Needless to say, this wasn't something I wanted to hear. No, I wanted to protest, you might want to get rid of those other, know-nothing freelancers, but you can't possibly mean me."
Instead I told Andrea, "I know what you mean. I've been in your position myself. By the time I pulled all the resources and information together - half of which were my head - I might as well have done the whole thing myself."
Andrea assured me that she wasn't thinking of canceling the project I'm doing.
Thank you, Andrea.
But I do know that, given my long experience, I tend to be a very low maintenance vendor. A lot of what I work on is messaging, sales tools, web site content, etc. - items that require some degree of knowledge about a product.
So before I bug a customer with a lot of questions, I will review whatever material there is to be had. No, I don't become an expert overnight, but I do get a good sense of what the products do and how they're (currently) positioned. I then develop a list of questions for the internal product experts. The list will have questions specific to the product, as well as general questions about information I need for different marketing vehicles (data sheet vs. brochure vs. sales preso).
In some cases, I take a stab at the answer and ask if I got it right.
List in hand, I'll work directly with the product expert(s) to make sure I'm technically accurate and complete. My goal is always to not waste anyone's time by asking obvious questions that I should have been able to figure out on my own.

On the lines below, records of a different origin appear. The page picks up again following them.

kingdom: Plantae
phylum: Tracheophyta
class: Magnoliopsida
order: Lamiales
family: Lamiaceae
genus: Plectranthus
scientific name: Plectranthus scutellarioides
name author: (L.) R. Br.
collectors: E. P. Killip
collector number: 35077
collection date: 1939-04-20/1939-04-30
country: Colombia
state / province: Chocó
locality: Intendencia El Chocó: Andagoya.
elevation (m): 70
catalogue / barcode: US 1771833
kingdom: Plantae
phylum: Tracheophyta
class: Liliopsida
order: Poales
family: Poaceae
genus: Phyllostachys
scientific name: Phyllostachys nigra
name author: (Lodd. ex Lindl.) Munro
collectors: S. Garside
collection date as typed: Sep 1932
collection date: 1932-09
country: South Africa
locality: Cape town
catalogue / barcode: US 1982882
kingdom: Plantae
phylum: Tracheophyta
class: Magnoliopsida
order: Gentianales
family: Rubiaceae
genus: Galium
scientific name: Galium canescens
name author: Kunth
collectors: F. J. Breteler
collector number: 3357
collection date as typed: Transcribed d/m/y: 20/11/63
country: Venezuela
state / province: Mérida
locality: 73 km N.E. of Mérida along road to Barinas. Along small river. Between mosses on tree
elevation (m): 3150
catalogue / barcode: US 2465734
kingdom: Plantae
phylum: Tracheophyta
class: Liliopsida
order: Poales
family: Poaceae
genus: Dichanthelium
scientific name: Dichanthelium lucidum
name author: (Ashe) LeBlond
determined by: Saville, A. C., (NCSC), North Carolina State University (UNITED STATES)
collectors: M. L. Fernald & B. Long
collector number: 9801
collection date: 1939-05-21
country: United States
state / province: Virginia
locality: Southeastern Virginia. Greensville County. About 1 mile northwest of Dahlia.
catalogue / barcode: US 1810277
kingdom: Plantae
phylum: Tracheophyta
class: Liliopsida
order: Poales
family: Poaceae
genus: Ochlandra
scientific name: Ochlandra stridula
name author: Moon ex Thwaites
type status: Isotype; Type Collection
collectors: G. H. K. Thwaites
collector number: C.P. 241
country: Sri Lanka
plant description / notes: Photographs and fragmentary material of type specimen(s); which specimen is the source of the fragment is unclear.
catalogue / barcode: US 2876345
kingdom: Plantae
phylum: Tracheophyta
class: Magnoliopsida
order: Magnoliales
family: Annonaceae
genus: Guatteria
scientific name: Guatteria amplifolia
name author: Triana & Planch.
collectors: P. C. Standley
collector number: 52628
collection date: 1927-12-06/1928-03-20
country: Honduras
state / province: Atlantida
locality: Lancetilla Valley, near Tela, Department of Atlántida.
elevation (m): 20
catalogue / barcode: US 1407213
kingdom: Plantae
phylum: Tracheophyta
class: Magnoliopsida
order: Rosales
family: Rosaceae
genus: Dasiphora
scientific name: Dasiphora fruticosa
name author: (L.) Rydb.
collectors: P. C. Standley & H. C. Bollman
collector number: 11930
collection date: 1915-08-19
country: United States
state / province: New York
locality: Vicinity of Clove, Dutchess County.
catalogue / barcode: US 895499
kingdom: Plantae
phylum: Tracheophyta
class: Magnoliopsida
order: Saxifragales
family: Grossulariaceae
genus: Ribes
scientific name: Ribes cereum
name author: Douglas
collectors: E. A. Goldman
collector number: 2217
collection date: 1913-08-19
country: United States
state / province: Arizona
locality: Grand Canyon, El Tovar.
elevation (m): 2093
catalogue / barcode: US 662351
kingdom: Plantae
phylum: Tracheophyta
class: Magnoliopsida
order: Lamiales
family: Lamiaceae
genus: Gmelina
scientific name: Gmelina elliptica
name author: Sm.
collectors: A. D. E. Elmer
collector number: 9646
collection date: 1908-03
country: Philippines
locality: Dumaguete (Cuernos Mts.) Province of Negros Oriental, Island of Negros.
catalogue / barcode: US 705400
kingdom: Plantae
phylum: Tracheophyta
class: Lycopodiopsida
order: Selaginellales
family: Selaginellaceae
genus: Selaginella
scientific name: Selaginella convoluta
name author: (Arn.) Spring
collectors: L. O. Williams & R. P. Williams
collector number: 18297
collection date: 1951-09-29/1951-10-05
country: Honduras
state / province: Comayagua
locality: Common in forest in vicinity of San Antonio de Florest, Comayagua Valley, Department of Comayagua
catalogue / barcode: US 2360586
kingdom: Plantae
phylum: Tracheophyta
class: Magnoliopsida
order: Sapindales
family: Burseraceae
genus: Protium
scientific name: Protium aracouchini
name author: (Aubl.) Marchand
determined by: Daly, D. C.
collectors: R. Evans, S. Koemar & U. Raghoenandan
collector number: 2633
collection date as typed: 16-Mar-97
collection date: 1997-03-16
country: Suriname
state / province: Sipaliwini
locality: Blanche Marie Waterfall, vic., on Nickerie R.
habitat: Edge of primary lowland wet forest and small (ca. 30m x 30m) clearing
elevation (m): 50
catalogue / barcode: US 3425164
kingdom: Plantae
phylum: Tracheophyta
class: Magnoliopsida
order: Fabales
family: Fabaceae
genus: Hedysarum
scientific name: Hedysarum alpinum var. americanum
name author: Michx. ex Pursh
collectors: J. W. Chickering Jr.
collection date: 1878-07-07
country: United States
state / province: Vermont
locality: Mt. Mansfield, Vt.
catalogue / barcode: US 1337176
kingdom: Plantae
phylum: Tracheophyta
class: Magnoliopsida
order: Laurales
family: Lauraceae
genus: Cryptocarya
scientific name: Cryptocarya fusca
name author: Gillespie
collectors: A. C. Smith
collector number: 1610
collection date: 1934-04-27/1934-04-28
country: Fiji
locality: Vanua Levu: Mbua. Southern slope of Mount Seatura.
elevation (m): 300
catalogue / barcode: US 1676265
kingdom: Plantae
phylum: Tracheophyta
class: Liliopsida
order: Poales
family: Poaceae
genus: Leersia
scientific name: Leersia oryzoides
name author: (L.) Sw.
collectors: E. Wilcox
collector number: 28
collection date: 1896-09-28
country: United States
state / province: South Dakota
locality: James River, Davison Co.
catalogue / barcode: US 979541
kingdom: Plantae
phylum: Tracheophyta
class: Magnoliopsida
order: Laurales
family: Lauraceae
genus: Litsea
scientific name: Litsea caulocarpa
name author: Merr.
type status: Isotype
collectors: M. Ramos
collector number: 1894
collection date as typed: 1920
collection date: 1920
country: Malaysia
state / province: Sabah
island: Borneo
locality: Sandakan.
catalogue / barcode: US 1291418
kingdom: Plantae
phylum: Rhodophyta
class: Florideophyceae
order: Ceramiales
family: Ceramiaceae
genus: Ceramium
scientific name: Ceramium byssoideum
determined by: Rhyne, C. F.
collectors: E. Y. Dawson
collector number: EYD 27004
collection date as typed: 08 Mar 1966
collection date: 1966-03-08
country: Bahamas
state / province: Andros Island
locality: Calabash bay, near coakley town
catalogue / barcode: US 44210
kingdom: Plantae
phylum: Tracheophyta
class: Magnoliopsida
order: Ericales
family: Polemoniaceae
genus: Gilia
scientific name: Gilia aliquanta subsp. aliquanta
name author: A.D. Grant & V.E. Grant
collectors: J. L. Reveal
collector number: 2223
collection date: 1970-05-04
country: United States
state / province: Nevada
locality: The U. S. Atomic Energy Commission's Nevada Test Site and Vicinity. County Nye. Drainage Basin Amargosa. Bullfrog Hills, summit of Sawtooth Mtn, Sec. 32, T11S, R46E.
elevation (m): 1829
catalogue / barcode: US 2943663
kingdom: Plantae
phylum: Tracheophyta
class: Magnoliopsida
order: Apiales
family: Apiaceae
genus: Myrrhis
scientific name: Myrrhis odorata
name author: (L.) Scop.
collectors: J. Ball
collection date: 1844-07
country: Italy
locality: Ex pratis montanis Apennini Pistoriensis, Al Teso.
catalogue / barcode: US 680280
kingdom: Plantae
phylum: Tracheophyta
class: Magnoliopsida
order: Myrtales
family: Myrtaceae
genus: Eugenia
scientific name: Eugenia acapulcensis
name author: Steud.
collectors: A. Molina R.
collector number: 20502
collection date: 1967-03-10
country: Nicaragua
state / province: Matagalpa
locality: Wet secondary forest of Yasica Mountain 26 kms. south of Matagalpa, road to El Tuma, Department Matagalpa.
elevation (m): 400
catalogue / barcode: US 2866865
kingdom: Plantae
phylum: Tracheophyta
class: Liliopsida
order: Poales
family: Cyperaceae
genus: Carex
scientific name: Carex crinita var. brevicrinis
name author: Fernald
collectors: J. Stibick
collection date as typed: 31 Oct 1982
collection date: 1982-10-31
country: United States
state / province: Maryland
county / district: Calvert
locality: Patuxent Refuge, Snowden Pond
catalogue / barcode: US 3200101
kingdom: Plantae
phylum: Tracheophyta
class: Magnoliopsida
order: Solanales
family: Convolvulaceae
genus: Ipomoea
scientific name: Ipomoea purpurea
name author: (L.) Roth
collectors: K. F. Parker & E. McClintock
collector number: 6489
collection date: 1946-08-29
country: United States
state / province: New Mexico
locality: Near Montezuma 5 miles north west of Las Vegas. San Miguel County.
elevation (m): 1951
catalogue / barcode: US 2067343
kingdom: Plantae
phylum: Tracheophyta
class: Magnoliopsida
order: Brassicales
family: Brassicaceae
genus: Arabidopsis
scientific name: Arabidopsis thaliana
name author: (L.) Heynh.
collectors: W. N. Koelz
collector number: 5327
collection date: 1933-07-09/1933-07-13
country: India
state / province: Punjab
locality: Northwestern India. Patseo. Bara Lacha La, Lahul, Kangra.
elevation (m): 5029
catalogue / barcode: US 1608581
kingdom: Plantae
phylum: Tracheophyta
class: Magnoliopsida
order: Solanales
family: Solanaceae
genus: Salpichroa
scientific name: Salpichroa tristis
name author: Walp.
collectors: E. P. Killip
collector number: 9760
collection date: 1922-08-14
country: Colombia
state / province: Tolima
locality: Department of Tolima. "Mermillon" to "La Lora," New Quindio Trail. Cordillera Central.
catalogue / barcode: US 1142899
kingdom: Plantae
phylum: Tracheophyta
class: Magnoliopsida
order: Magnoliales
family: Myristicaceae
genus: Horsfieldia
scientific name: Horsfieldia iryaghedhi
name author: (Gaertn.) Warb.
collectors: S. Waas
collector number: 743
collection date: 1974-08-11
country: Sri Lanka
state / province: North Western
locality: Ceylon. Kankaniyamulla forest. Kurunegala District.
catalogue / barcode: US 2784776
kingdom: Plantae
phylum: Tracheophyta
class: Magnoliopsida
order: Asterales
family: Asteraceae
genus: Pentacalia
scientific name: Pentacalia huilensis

I also try to minimize the possibility that I'm going to hear the words "this isn't quite right" by being very explicit, early on, about what I'll be delivering - especially when I'm working on something new. I'll lay out my approach in some detail, and give a sample or two that reflects the tone I'm planning on taking. Better to hear "this isn't quite right" based on a page or two rather than after I've delivered what I thought was a near-final product.
Another thing I always shoot for is minimizing the number of iterations and reviews by getting clear up front who's going to be reviewing material and what they're going to be reviewing it for. When I hear that everybody and his brother have to look at everything, I shudder and sigh. Then I try to work back to what it is everybody needs to buy in on. If it's core messages about a product's positioning, fine. Let's get the fundamental story straight first. But I always try to get the customer to draw the line at "everybody into the pool" endless wordsmithing and nitpicking. Unfortunately, some people are so into trying to make everyone happy (or, politically, trying to keep anyone from undermining a project), that they stick with the must-get-buy-in-from-everyone approach. Uuugggghhhhhh.
I will be hearing from Andrea shortly about the next steps in our current project. I have suggested an approach that I think will minimize the time, hassle, and back-and-forth for her team. Let's hope she takes me up on it.